The obverse design of the medal shows a hand and sleeve dropping a hot potato in the shape of Guadalcanal into the arms of a grateful Marine. In the original design, the sleeve bore the stripes of a vice admiral, intended to be either Vice Admiral Robert L. Ghormley, ComSoPac, or Vice Admiral Frank Jack Fletcher, Commander Joint Expeditionary Force, but the final medal diplomatically omitted this identification.

Also on the obverse is a saguaro cactus, indigenous to Arizona, not Guadalcanal, but representing the code name for the island, "Cactus." The obverse inscription if Facia Georgius, "Let George Do It." Thus it became known as the George Medal. The medal's reverse is inscribed: "In fond remembrance of the happy days spent from Aug. 7th 1942 to Jan. 5th 1943. U.S.M.C."

Much like Lieutenant Colonel Twining, US Marine Corps Major Joe Winslow hoped to commemorate his wartime experience. However, Major Winslow's would occur nearly 60 years later in 2004, far away from the island of Guadalcanal. Instead of water and jungle, he was surrounded by sand, and the enemy were not Japanese. They were insurgents and were battling Marines of I MEF (Fwd) on the streets of Fallujah.

As the MEF slowly pushed through the city, then-Captain Winslow recalled the unique, historical significance of the George Medal and was inspired to create a similar award for his fellow Marines who'd already served or would soon serve in the billet of Field Historian during Operation Iraqi Freedom.
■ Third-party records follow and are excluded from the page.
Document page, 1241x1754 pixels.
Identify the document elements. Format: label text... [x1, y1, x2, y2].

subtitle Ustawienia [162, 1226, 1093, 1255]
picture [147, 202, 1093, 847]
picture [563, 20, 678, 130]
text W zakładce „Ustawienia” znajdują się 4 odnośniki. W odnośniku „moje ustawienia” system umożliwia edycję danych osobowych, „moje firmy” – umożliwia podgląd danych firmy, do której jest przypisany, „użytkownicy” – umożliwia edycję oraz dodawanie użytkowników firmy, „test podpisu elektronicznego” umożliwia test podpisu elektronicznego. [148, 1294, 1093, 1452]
A unique, independent position carried out by only one or two Marines at a time, the Field Historians traveled throughout the theater, recording the oral histories of Marines engaged in combat operations and combat service support, while simultaneously collecting documents and artifacts for archiving at the Gray Research Center and the National
Museum of the Marine Corps in Quantico.

Captain Winslow hand sculpted his concept in plaster, pouring a firing mold from concrete and other materials found at the MEF headquarters. The medals' design was based upon an Iraqi army badge, with a Marine Corps eagle, globe and anchor super-imposed on a Persian star, surrounded by palm fronds. The colors of the suspending ribbon are scarlet, black and silver, which respectively represent the blood of Marines shed in OIF, the lives given in support of their fellow Marines, and the Field Historian's fidelity to history. Captain Winslow's first prototype was cast in Fallujah using silver sent from a texas silversmith. The remaining
versions were later cast at home by a Marine Corps Guadalcanal veteran.
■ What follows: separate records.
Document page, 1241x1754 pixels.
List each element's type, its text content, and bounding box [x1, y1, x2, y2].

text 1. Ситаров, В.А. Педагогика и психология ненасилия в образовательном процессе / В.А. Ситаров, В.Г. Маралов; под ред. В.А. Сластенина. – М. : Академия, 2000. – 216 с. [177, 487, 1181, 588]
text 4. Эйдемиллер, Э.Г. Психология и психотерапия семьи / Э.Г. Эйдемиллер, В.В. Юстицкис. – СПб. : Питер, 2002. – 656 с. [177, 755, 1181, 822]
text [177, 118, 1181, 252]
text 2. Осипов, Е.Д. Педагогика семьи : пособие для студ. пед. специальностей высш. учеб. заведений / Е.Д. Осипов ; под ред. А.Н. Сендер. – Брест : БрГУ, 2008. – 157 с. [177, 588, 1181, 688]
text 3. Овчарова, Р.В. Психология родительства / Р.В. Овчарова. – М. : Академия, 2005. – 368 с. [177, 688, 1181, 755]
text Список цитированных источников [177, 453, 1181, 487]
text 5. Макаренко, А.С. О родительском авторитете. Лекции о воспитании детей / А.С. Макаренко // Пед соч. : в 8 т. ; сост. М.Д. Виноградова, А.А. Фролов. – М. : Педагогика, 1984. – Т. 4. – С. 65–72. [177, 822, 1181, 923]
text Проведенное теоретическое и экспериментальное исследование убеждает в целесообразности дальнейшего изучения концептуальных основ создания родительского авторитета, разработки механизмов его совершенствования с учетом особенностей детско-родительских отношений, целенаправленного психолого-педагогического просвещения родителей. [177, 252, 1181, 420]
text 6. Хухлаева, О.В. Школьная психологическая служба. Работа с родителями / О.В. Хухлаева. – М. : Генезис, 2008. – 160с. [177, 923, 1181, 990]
Dubbed the Military Order of St. Nicholas, the medal was presented by Major Winslow to 13 Field Historians during their 231st Marine Corps Bithday celebration in Fredricksburg, VA, all of whom had previously deployed to Iraq is support of the Global War on Terrorism. Each recipient received a certificate which declared them a "companion" in the Order. The award was named after Colonel Nicolas Reynolds, the former Commanding Officer of the Marine Corps Field History Unit who assembled the first team of Marine Corps Field Historians to deploy to Iraq. Since the start of OIF, approximately 15 Marine Corps Field Historians have deployed to Iraq.

Like the George Medal, the Military Order of St. Nicolas will be shared by a finite group of people for a limited period of time. Worn only at events or gathering attended by members and of the Field History detachment, the Military Order of St. Nicolas will forever serve as a reminder of time spent in the Al Anbar Province of Iraq, watching and recording history in the making.

The George Medal Information was obtained directly from a US Marine Corps Historical Division WWII Publication on Guadalcanal.